▶ [Extract]
# # # # #
A constant theme of True Believers in anthropgenic global warming is that industries, such as oil, with a supposed interest in quashing "The Truth" spend millions of dollars subsidising the deniers. (Would that that were so around here!)

However i would suggest that this very constant theme of the True Believers betrays their own thinking more clearly than anything else. The fact is that for every single dollar from ExxonMobil, etc., that goes to help fund the sceptics, there must be at least $100; perhaps several hundred, paid out by governments to help fund the so-called 'climate research' that is the stock-in-trade of the True Believers. And not only that: if (no, when: when the weather inconveniently stops warming up, for example, or even moves into a cooling phase... actually, come to think of it, every year since 1998 has been cooler than that year...) it all comes crashing about their ears, they will not just have lost their nice fat government cheques, but their scientific reputations too.

Anonymous said...

Iain

I'm sure you've noticed the frequent use of the description "climate change denier" to demonise sceptics and thereby attempt to short-circuit/close down any debate on the topic. The closeness of such an epithet to "holocaust denier" is no accident. The fact is that we so-called "climate change deniers" do not deny that climate changes - it changes all the time. We "deny" that the posited mainly anthropogenic cause of this change has been (or can be) "proved" by computer models analogous to those which find it impossible to produce accurate predictions of weather 100 days hence, let alone 100 years.

"Holocaust deniers" would deny the existence of the holocaust as an historical fact, not argue over the efficacy of the methods used to slaughter millions. Similar epithets are used (again no accident) to demonise those who are sceptical of the benefit to the UK of (continued) membership of the EU and, again, are a favoured method of closing down any debate.
# # # # #
▶ [Prompt 1]
Answer these about the climate blog post:
(a) For every dollar from ExxonMobil that goes to skeptics, how much does the post say governments pay out for climate research?
(b) Every year since which year has been cooler than that year, according to the post?
(c) Besides climate skeptics, which group does the commenter say is targeted with similar epithets?
▶ [Prompt 2] Translate this sentence from the climate blog post into Spanish: "Similar epithets are used (again no accident) to demonise those who are sceptical of the benefit to the UK of (continued) membership of the EU and, again, are a favoured method of closing down any debate."
The records aren't needed for this.

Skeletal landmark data
# # # # #
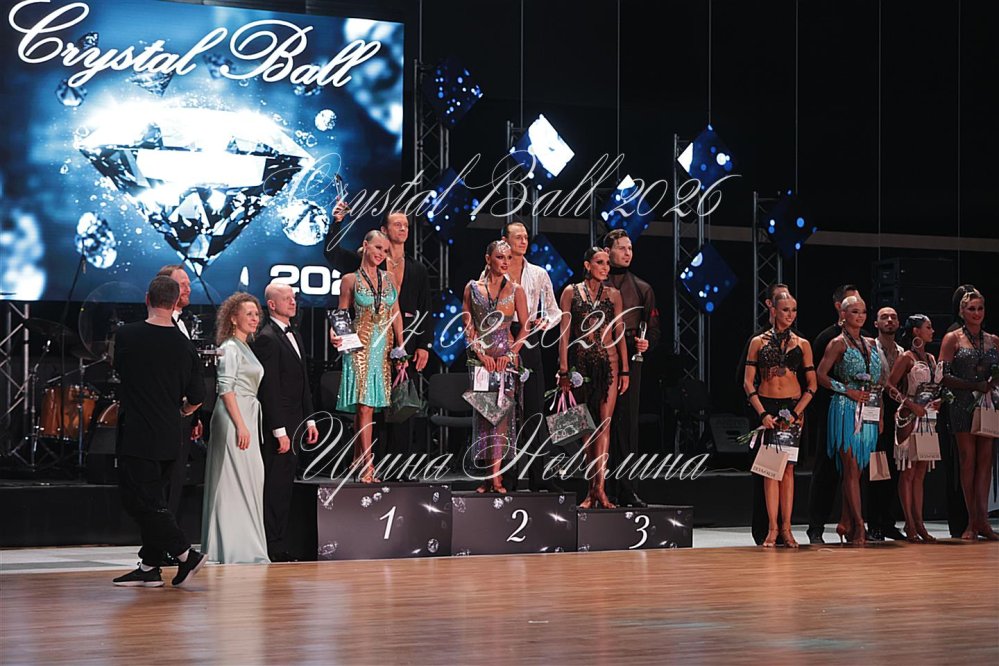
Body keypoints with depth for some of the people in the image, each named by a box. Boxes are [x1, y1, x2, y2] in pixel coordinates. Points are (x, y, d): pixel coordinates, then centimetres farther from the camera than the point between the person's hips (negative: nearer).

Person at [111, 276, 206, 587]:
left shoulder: (126, 335, -9)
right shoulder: (185, 346, 0)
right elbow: (196, 399, 5)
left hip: (137, 437, -5)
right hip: (169, 438, 5)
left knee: (141, 501, -1)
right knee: (153, 500, 13)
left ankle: (186, 553, -6)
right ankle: (149, 567, 15)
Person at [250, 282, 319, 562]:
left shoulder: (294, 335, 17)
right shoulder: (266, 339, -13)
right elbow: (268, 389, -18)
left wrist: (309, 420, 16)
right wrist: (280, 432, -20)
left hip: (294, 424, 9)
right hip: (277, 426, -9)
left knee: (284, 487, 12)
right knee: (274, 486, -5)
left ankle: (280, 546, 17)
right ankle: (273, 549, -1)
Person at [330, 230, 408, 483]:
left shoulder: (389, 278, 11)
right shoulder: (350, 280, 0)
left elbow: (396, 315, 14)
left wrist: (401, 348, 10)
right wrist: (335, 334, -18)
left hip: (383, 348, 4)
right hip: (360, 347, -4)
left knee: (366, 407, 7)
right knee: (364, 407, -11)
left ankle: (358, 459, 14)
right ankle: (367, 466, -14)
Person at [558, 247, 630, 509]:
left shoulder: (613, 294, 9)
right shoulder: (571, 292, 4)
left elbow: (619, 333, 9)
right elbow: (565, 333, 1)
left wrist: (625, 370, 3)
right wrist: (564, 369, -6)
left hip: (608, 362, 1)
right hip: (581, 363, -1)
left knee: (604, 424, -7)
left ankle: (598, 487, -11)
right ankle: (593, 489, 7)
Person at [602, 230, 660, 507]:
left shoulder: (642, 289, 16)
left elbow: (653, 329, 16)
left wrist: (646, 343, -5)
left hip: (630, 362, 2)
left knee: (627, 425, -3)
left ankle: (625, 490, -2)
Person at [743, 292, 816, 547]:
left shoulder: (802, 344, 8)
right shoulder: (759, 342, 5)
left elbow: (812, 384, 6)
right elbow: (748, 382, 1)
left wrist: (796, 412, -7)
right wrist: (762, 413, -9)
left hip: (793, 408, 1)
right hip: (766, 407, -1)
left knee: (788, 467, 0)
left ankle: (786, 528, 1)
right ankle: (772, 529, -6)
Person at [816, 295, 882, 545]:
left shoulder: (870, 344, 16)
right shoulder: (838, 343, -2)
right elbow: (821, 375, -8)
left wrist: (880, 413, 13)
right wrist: (848, 391, -13)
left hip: (868, 411, 6)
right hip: (846, 411, -6)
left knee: (857, 470, 6)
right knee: (851, 470, -9)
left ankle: (845, 523, 11)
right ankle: (858, 526, -12)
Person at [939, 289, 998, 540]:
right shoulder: (953, 339, 2)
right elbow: (943, 376, -4)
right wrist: (974, 386, -13)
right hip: (963, 406, -3)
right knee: (968, 460, -4)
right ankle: (973, 521, -2)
# # # # #
▶ [Written answer 1]
(a) At least $100, perhaps several hundred.
(b) 1998.
(c) People who are skeptical that (continued) EU membership benefits the UK.

▶ [Written answer 2] Se emplean epítetos similares (de nuevo, no por casualidad) para demonizar a quienes se muestran escépticos respecto al beneficio que supone para el Reino Unido la (continuada) pertenencia a la UE y, una vez más, son un método predilecto para cerrar cualquier debate.